Complicated grief and depression

The feelings you have after your parent, brother or sister has died may be overwhelming. You may think - am I going mad? You're not - your feelings are perfectly normal.

Grief vs depression

When you are grieving, it is normal for everyday things to seem hard and for you to have lots of strong, mixed emotions. It is also okay if those feelings continue over a long period of time.

That’s why grief and depression sometimes get confused.
 
Most young people who experience the death of a parent, brother or sister do not develop depression. Depression is about being empty of feelings, but grief is about being full of feelings.

Help! Am I going mad?

However, sometimes things can seem out of control and it all feels like too much. You may take drugs (both legal and illegal), drink and smoke to deal with it. Be aware that these things that can cause your healthy grief to tip over into depression.

If you are worried about how you are feeling and that things aren’t starting to get any better then you may need to talk to someone and get some help.

The good news

You might be relieved to know that most young people do survive the trauma of having a family member die and go on to find enjoyment in their lives.

That might be hard to believe right now but hanging onto that thought might just give you something to be hopeful about.

Complicated grief

Hopefully you will have gotten the message by now that grief is a normal, healthy response to death.
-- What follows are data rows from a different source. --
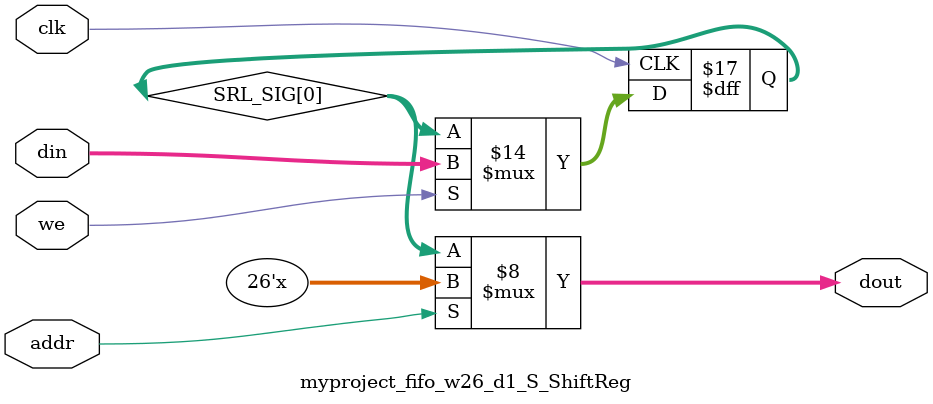
<source format=v>

`timescale 1ns/1ps

module myproject_fifo_w26_d1_S
#(parameter
    MEM_STYLE    = "shiftReg",
    DATA_WIDTH   = 26,
    ADDR_WIDTH   = 1,
    DEPTH        = 1)
(
    // system signal
    input  wire                  clk,
    input  wire                  reset,

    // write
    output wire                  if_full_n,
    input  wire                  if_write_ce,
    input  wire                  if_write,
    input  wire [DATA_WIDTH-1:0] if_din,
    
    // read 
    output wire [ADDR_WIDTH:0]   if_num_data_valid, // for FRP
    output wire [ADDR_WIDTH:0]   if_fifo_cap,       // for FRP

    output wire                  if_empty_n,
    input  wire                  if_read_ce,
    input  wire                  if_read,
    output wire [DATA_WIDTH-1:0] if_dout
);
//------------------------Parameter----------------------
localparam 
    SRL_DEPTH    = DEPTH,
    SRL_AWIDTH   = ADDR_WIDTH;
//------------------------Local signal-------------------
    reg  [SRL_AWIDTH-1:0] addr;
    wire                  push;
    wire                  pop;
    reg  [SRL_AWIDTH:0]   mOutPtr;
    reg                   empty_n = 1'b0;
    reg                   full_n = 1'b1; 

//------------------------Instantiation------------------
    myproject_fifo_w26_d1_S_ShiftReg 
    #(  .DATA_WIDTH (DATA_WIDTH),
        .ADDR_WIDTH (SRL_AWIDTH),
        .DEPTH      (SRL_DEPTH))
    U_myproject_fifo_w26_d1_S_ShiftReg (
        .clk        (clk),
        .we         (push),
        .addr       (addr),
        .din        (if_din),
        .dout       (if_dout)
    );
//------------------------Task and function--------------

//------------------------Body---------------------------
    // num_data_valid 
    assign if_num_data_valid = mOutPtr;
    assign if_fifo_cap       = DEPTH;

    // almost full/empty 

    // program full/empty 

    assign if_full_n  = full_n; 
    assign if_empty_n = empty_n;

    assign push       = full_n & if_write_ce & if_write;
    assign pop        = empty_n & if_read_ce & if_read;

    // addr
    always @(posedge clk) begin
        if (reset)
            addr <= {SRL_AWIDTH{1'b0}};
        else if (push & ~pop && empty_n)
            addr <= addr + 1'b1;
        else if (~push & pop && (mOutPtr != 1))
            addr <= addr - 1'b1;
    end

    // mOutPtr
    always @(posedge clk) begin
        if (reset)
            mOutPtr <= {SRL_AWIDTH+1{1'b0}};
        else if (push & ~pop)
            mOutPtr <= mOutPtr + 1'b1;
        else if (~push & pop)
            mOutPtr <= mOutPtr - 1'b1;
    end

    // full_n
    always @(posedge clk) begin
        if (reset)
            full_n <= 1'b1;
        else if ((push & ~pop) && (mOutPtr == DEPTH - 1))
            full_n <= 1'b0;
        else if (~push & pop)
            full_n <= 1'b1;
    end

    // empty_n
    always @(posedge clk) begin
        if (reset)
            empty_n <= 1'b0;
        else if (push & ~pop)
            empty_n <= 1'b1;
        else if ((~push & pop) && (mOutPtr == 1))
            empty_n <= 1'b0;
    end

    // almost_full_n 

    // almost_empty_n 

    // prog_full_n 
 
    // prog_empty_n 

endmodule  


module myproject_fifo_w26_d1_S_ShiftReg
#(parameter
    DATA_WIDTH  = 26,
    ADDR_WIDTH  = 1,
    DEPTH       = 1)
(
    input  wire                  clk,
    input  wire                  we,
    input  wire [ADDR_WIDTH-1:0] addr,
    input  wire [DATA_WIDTH-1:0] din,
    output wire [DATA_WIDTH-1:0] dout
);

    reg [DATA_WIDTH-1:0] SRL_SIG [0:DEPTH-1];
    integer i;

    always @(posedge clk) begin
        if (we) begin
            for (i=0; i<DEPTH-1; i=i+1)
                SRL_SIG[i+1] <= SRL_SIG[i];
            SRL_SIG[0] <= din;
        end
    end

    assign dout = SRL_SIG[addr];

endmodule
</source>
However there are certain circumstances that can lead to unhealthy or complicated grief.

Certain factors in your life can lead to your grief getting stuck, resulting in you not being able to learn to live with it. Things such as:

  • Previous mental illness.
  • Personality disorder.
  • Family dynamics.
  • Other stressors such as exams, financial worries, friendship problems, physical health problems, previous losses, trauma, abuse or neglect.
  • Drug or alcohol use.

What does complicated grief look like?

It is not uncommon for you to experience all of the symptoms listed, but when they are hanging around for a long time, are fairly constant and they don’t seem to be getting any better then you could be heading towards complicated grief.

Some of the symptoms include:

  • Really intense feelings of missing or longing for the person that occur daily and mess with your ability to think about anything else. (They also continue for a long time.) These experiences are common, but in healthy grief, most people can be distracted for short periods by certain people and activities.
  • Trouble accepting the fact that the person is actually dead. Most people never fully accept the finality of death – they just know that it has happened and they don’t like it.
  • Strong feelings of bitterness or anger that could cause harm to your health or the wellbeing of others.
  • Feeling numb inside or withdrawn from other members of your family or from friends for long periods of time.
  • A feeling that life just isn’t worth it and that nothing has any meaning or purpose.
  • A belief that the future holds nothing good for you and that you will never be able to enjoy things again. This feeling is constant and lasts a long time.

If you have these symptoms and they are affecting you at school, work and in most other areas of your life then it may be that you need some professional help.

Try not to panic – there is help out there for you.